Anyone standing beyond the western courtyard of Notre Dame Cathedral would have been forgiven for believing the medieval church was constructed entirely of stone, and therefore incapable of burning. In fact, the latticework roof and frame had been built out of the wood of thousands of oak trees. He learned, afterward, that the most common estimates ranged from 5,000 to 13,000 ancient oak trees. He usually valued precision, above all else, yet the wide range of guesses was forgivable, he decided, considering the wooden frame was one of the oldest surviving parts of the original building. The cathedral had been constructed nearly 800 years ago. The names of the original architects and their records were long ago lost to history.

But not the names of the men involved in the nineteenth-century restoration. Those men were remembered. Architect, artist, and restorer Eugène Viollet-le-Duc breathed new life into the crumbling church, and kept meticulous records of all those involved, from charpentièrs to tailleurs de pierre, and everything in between those carpenters building scaffolding and the stonemasons carving gargoyles.

And he couldn’t forget the man initially responsible for saving the cathedral. Novelist Victor Hugo, whose prose captured the collective imagination of the citizens of France and propelled the restoration forward. Hugo imagined a romantic medieval cathedral that had, in truth, never existed. Quasimodo could never have lurked among such a wide array of gargoyles and chimeras, because they hadn’t been there. Not until Hugo imagined them in his fiction.

The stones had weathered centuries of natural erosion from rainwater and pollution, architectural disagreements about what form the cathedral’s various restorations would take, and purposeful destruction from both idealistic revolutionaries and Nazi occupiers.
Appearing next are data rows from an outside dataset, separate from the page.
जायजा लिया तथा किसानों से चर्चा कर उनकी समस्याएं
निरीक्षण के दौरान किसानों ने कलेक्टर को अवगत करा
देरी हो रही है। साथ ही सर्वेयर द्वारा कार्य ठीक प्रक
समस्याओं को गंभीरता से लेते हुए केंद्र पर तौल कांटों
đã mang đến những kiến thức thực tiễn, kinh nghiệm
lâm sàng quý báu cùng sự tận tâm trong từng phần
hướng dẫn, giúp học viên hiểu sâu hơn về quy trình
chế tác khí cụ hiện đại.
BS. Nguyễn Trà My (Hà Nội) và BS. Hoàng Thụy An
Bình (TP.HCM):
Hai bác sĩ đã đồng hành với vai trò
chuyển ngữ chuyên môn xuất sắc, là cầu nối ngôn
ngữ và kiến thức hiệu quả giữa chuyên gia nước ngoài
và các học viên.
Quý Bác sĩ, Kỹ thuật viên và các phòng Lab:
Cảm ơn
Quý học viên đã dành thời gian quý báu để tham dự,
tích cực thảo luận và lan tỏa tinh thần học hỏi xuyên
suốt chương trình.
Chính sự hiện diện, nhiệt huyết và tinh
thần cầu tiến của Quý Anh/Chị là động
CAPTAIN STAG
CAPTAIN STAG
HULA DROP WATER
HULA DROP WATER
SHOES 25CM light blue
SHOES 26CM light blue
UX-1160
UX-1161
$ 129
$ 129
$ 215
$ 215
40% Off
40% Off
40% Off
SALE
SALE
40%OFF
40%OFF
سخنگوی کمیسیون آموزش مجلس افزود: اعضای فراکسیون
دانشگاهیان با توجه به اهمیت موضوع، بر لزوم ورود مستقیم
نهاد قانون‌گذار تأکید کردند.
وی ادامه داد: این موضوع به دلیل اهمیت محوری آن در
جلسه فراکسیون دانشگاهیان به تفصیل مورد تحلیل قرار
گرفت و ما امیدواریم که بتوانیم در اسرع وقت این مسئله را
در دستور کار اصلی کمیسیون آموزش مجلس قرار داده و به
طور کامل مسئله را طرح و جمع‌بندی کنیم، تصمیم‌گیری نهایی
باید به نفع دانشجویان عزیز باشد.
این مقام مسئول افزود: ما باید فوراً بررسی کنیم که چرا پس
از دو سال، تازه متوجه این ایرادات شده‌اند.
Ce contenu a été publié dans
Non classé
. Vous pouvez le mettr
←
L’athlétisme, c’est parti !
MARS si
If only the gargoyles could have cried out as their claws warmed with heat and their throats choked on smoke, perhaps they could have sounded the alarm before it was too late. By the time the thick gray smoke openly billowed around the famous limestone gargoyles added to the cathedral in the 1800s, the heroic firefighters were powerless to save the roof and spire.

It was those stones that gave him the idea. As he watched the billowing plumes of smoke, he couldn’t help smiling.

He didn’t feel entirely good about feeling giddy with happiness at the destruction. He wasn’t a monster, after all. But he was about to become a very rich man.